Avec Antigone (2018), le Kunstmuseum Basel | Gegenwart présente, pour la première fois en Suisse, l’œuvre la plus récente et la plus complexe de Tacita Dean. Cette épopée d’une heure exprime l’aptitude de l’artiste britannique-européenne à entremêler subtilement figures mythologiques, histoire personnelle et événements fortuits. Le film analogique constitue le matériau qu’elle tient en estime en raison de ses multiples possibilités de traitement, son aspect brillant et son grain. Cependant, elle maîtrise également à la perfection d’autres techniques comme la photographie, la gravure, le dessin et l’écriture.
Depuis plusieurs décennies, l’idée d’Antigone occupe l’esprit de l’artiste : Antigone est le prénom de sa sœur aînée, mais aussi celui de l’héroïne tragique de la pièce éponyme du dramaturge grec Sophocle. Depuis sa première rencontre avec la matière littéraire, Dean ne cesse de s’interroger sur ce qui survint dans le laps de temps où Œdipe, roi aveugle, erre dans la région déserte aux côtés de sa fille et de sa sœur Antigone.

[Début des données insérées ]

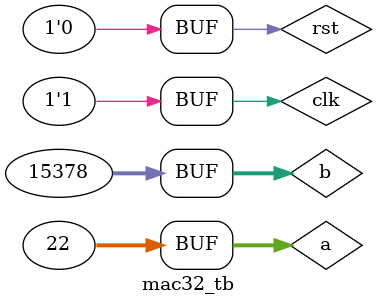
<source format=v>

module mac32_tb;


  reg [31:0] a, b;
  reg clk, rst;
  wire [63:0] p;


  mac32 dut(
    .a(a),
    .b(b),
    .p(p),
    .clk(clk),
    .rst(rst)
  );


  initial begin
    clk = 0;
    rst = 1;
    a=0;
    b=0;
    #8;
    rst = 0;
    
  end

 
 initial
 begin
 repeat(10)
 begin
 #5 clk=0;
 #5 clk=1;
 end
 end
 
 
 initial
 begin
 #17 a=32'd5;   b=32'd6;
 #10 a=32'd12;  b=32'd5;  
 #10 a=32'd10;  b=32'd10;
 #10 a=32'd4;  b=32'd2;
 #10 a=32'd5;  b=32'd150;
 #10 a=32'd2;  b=32'd15;
 
  #10 a=32'd451;  b=32'd123;
 #10 a=32'd12;  b=32'd1680;
 #10 a=32'd22;  b=32'd15378;
// #15 $finish;
 end


endmodule

</source>
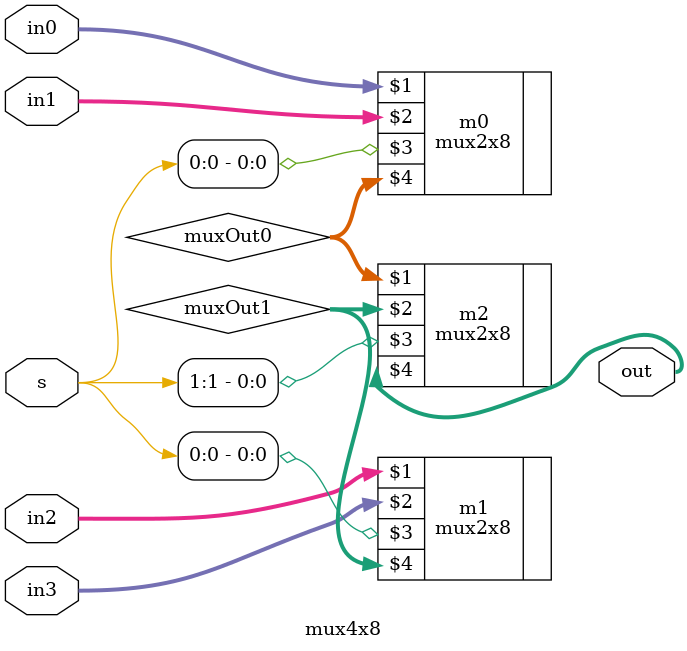
<source format=v>
module mux4x8 (
input [7:0] in0, in1, in2, in3,
input [1:0] s,
output [7:0] out
);

wire [7:0] muxOut0, muxOut1;

mux2x8 m0(in0, in1, s[0], muxOut0);
mux2x8 m1(in2, in3, s[0], muxOut1);
mux2x8 m2(muxOut0, muxOut1, s[1], out);

endmodule 
</source>
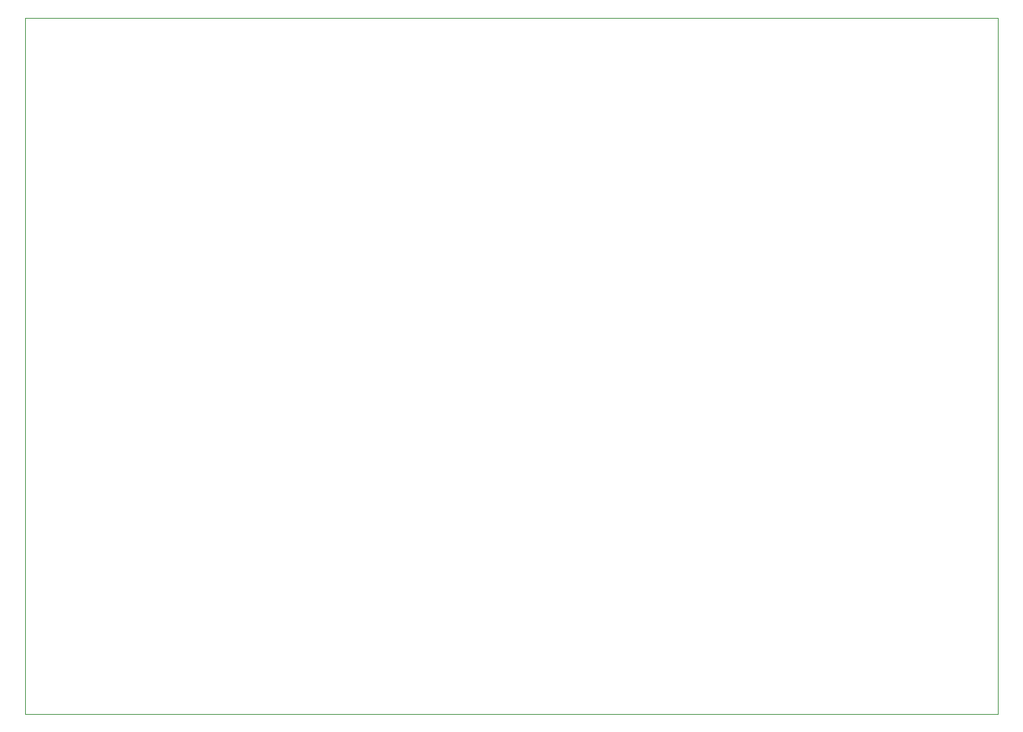
<source format=gko>
%TF.GenerationSoftware,KiCad,Pcbnew,7.0.8*%
%TF.CreationDate,2024-04-21T21:21:46+03:00*%
%TF.ProjectId,esp32A9G,65737033-3241-4394-972e-6b696361645f,rev?*%
%TF.SameCoordinates,Original*%
%TF.FileFunction,Profile,NP*%
%FSLAX46Y46*%
G04 Gerber Fmt 4.6, Leading zero omitted, Abs format (unit mm)*
G04 Created by KiCad (PCBNEW 7.0.8) date 2024-04-21 21:21:46*
%MOMM*%
%LPD*%
G01*
G04 APERTURE LIST*
%TA.AperFunction,Profile*%
%ADD10C,0.100000*%
%TD*%
G04 APERTURE END LIST*
D10*
X50450000Y-43595000D02*
X165250000Y-43595000D01*
X165250000Y-125655000D01*
X50450000Y-125655000D01*
X50450000Y-43595000D01*
M02*

</source>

L’aveuglement constitue le thème central d’Antigone : l’aveuglement artistique – Dean se laisse aussi toujours guider par le hasard et accorde une place à l’imprévisible. L’aveuglement technique : la méthode de masquer le négatif et de l’exposer à plusieurs reprises en termes de temps et de lieu impliquait qu’elle ne voyait sa composition que après le développement de la pellicule dans le labo. Puis l’aveuglement du roi Œdipe qui se crève les yeux en raison du crime qu’il a commis à son insu et qui est banni de la ville de Thèbes. Enfin, l’aveuglement de la nature : une éclipse solaire filmée par Dean au Wyoming constitue le mouvement intérieur d’Antigone. Au cours de cette double projection filmique, les fils thématiques tissent une dramaturgie dont l’unité de lieu, de temps et d’action se fragmente comme à travers un prisme dans un éventail d’images éclatantes.